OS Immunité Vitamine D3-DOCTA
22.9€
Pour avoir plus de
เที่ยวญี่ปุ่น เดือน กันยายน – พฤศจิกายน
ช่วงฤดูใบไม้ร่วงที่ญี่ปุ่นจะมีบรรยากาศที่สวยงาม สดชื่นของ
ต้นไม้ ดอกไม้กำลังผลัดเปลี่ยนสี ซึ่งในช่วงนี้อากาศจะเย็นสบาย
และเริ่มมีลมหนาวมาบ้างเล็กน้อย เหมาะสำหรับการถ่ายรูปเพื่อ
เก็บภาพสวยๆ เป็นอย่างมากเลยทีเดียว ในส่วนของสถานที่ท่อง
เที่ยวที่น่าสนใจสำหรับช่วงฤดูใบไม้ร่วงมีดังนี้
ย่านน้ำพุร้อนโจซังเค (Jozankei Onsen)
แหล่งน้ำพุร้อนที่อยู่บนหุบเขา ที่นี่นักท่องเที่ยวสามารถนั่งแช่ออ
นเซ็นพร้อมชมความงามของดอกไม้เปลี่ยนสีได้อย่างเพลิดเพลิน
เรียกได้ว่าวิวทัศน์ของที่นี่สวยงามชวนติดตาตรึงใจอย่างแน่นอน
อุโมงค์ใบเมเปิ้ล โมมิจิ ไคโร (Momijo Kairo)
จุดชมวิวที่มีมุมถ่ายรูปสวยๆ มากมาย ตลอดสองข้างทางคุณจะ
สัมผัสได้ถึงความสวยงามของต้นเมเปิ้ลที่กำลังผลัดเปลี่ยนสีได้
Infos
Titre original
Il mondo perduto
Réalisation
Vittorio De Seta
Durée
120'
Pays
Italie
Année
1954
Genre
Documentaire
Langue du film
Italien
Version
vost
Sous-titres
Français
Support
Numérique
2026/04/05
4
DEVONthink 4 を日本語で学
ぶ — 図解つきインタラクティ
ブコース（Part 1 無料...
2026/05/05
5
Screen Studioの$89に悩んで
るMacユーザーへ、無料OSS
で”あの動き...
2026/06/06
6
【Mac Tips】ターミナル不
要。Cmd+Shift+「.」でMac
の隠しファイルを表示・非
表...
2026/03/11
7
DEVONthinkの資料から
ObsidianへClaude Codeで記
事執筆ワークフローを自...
____
**Problem to solve**
Write out the listing again. Keep every character the same.

**Result**
OS Immunité Vitamine D3-DOCTA
22.9€
Pour avoir plus de
เที่ยวญี่ปุ่น เดือน กันยายน – พฤศจิกายน
ช่วงฤดูใบไม้ร่วงที่ญี่ปุ่นจะมีบรรยากาศที่สวยงาม สดชื่นของ
ต้นไม้ ดอกไม้กำลังผลัดเปลี่ยนสี ซึ่งในช่วงนี้อากาศจะเย็นสบาย
และเริ่มมีลมหนาวมาบ้างเล็กน้อย เหมาะสำหรับการถ่ายรูปเพื่อ
เก็บภาพสวยๆ เป็นอย่างมากเลยทีเดียว ในส่วนของสถานที่ท่อง
เที่ยวที่น่าสนใจสำหรับช่วงฤดูใบไม้ร่วงมีดังนี้
ย่านน้ำพุร้อนโจซังเค (Jozankei Onsen)
แหล่งน้ำพุร้อนที่อยู่บนหุบเขา ที่นี่นักท่องเที่ยวสามารถนั่งแช่ออ
นเซ็นพร้อมชมความงามของดอกไม้เปลี่ยนสีได้อย่างเพลิดเพลิน
เรียกได้ว่าวิวทัศน์ของที่นี่สวยงามชวนติดตาตรึงใจอย่างแน่นอน
อุโมงค์ใบเมเปิ้ล โมมิจิ ไคโร (Momijo Kairo)
จุดชมวิวที่มีมุมถ่ายรูปสวยๆ มากมาย ตลอดสองข้างทางคุณจะ
สัมผัสได้ถึงความสวยงามของต้นเมเปิ้ลที่กำลังผลัดเปลี่ยนสีได้
Infos
Titre original
Il mondo perduto
Réalisation
Vittorio De Seta
Durée
120'
Pays
Italie
Année
1954
Genre
Documentaire
Langue du film
Italien
Version
vost
Sous-titres
Français
Support
Numérique
2026/04/05
4
DEVONthink 4 を日本語で学
ぶ — 図解つきインタラクティ
ブコース（Part 1 無料...
2026/05/05
5
Screen Studioの$89に悩んで
るMacユーザーへ、無料OSS
で”あの動き...
2026/06/06
6
【Mac Tips】ターミナル不
要。Cmd+Shift+「.」でMac
の隠しファイルを表示・非
表...
2026/03/11
7
DEVONthinkの資料から
ObsidianへClaude Codeで記
事執筆ワークフローを自...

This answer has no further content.